### ASSIGNMENT
No line before the one containing "ch nackdelar med" should appear; that line and all lines after it, through the end of the data, are to be set down exactly.

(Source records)
* * * * * * *
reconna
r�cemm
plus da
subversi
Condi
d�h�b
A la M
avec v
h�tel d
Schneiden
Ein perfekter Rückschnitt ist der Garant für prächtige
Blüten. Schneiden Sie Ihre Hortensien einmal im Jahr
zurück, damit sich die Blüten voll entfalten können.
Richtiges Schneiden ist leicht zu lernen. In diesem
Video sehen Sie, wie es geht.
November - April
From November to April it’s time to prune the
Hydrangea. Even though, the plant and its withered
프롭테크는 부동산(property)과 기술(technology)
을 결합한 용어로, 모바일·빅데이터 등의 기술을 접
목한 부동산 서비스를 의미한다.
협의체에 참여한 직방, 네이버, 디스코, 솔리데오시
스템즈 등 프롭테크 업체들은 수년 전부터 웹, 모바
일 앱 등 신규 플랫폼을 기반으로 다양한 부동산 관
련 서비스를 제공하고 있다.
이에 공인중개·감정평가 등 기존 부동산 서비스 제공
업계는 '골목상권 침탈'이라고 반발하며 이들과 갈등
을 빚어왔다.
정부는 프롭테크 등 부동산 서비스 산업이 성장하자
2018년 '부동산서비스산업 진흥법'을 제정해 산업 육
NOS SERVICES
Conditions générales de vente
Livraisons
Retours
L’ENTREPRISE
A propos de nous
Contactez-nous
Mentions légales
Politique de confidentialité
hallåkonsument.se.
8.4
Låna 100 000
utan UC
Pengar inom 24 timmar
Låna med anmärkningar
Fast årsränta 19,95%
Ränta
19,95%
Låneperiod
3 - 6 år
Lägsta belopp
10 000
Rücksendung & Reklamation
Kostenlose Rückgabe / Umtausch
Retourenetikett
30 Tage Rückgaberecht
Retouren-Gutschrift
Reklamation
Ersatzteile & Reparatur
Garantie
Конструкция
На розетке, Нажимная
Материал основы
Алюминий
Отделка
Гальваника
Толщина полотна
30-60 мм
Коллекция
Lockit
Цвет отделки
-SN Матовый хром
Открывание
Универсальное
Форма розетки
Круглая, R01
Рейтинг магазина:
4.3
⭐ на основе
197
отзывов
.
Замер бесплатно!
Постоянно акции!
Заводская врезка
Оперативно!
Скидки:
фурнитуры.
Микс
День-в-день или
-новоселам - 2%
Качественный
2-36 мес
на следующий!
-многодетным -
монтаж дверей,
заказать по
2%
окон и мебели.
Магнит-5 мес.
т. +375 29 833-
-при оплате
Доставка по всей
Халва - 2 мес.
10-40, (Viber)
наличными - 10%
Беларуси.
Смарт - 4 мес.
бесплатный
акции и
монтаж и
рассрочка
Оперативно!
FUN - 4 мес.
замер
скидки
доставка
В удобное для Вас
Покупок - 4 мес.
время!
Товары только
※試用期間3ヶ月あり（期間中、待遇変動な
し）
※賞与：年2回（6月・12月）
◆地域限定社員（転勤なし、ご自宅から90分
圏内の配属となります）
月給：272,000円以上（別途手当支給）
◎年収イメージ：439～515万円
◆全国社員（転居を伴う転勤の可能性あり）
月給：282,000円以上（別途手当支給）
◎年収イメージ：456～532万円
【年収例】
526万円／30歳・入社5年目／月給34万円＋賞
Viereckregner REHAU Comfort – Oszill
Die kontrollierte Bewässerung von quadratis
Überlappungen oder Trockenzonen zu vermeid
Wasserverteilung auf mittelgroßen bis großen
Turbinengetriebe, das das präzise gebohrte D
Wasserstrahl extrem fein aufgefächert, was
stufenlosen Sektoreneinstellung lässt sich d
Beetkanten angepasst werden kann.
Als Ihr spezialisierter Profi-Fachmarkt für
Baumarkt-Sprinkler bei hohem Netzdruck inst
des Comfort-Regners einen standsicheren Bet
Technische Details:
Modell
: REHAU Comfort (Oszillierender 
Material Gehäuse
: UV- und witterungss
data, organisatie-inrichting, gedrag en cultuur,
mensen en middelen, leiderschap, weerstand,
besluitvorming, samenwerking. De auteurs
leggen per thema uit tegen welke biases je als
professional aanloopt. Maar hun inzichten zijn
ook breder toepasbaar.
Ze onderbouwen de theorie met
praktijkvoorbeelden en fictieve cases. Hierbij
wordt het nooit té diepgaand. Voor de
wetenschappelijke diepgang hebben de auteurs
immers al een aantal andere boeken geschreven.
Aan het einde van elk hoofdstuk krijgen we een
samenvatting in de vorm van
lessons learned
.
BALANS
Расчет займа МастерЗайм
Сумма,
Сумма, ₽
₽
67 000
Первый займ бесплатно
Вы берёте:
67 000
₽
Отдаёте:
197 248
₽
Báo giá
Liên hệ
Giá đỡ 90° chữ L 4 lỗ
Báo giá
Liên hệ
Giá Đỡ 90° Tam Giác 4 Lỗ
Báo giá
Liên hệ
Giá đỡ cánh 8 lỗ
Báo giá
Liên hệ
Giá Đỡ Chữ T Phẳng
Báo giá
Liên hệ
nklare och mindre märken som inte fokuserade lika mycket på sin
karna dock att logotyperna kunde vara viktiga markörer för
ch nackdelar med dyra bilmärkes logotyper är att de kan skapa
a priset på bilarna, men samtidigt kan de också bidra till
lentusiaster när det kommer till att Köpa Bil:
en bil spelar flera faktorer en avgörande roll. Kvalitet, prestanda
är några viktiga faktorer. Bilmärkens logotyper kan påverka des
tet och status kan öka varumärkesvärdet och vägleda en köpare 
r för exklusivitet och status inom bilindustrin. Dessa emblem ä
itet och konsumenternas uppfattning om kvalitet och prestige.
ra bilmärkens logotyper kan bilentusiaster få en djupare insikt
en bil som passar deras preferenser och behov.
* * * * * * *
### EXERCISE SOLUTION
ch nackdelar med dyra bilmärkes logotyper är att de kan skapa
a priset på bilarna, men samtidigt kan de också bidra till
lentusiaster när det kommer till att Köpa Bil:
en bil spelar flera faktorer en avgörande roll. Kvalitet, prestanda
är några viktiga faktorer. Bilmärkens logotyper kan påverka des
tet och status kan öka varumärkesvärdet och vägleda en köpare 
r för exklusivitet och status inom bilindustrin. Dessa emblem ä
itet och konsumenternas uppfattning om kvalitet och prestige.
ra bilmärkens logotyper kan bilentusiaster få en djupare insikt
en bil som passar deras preferenser och behov.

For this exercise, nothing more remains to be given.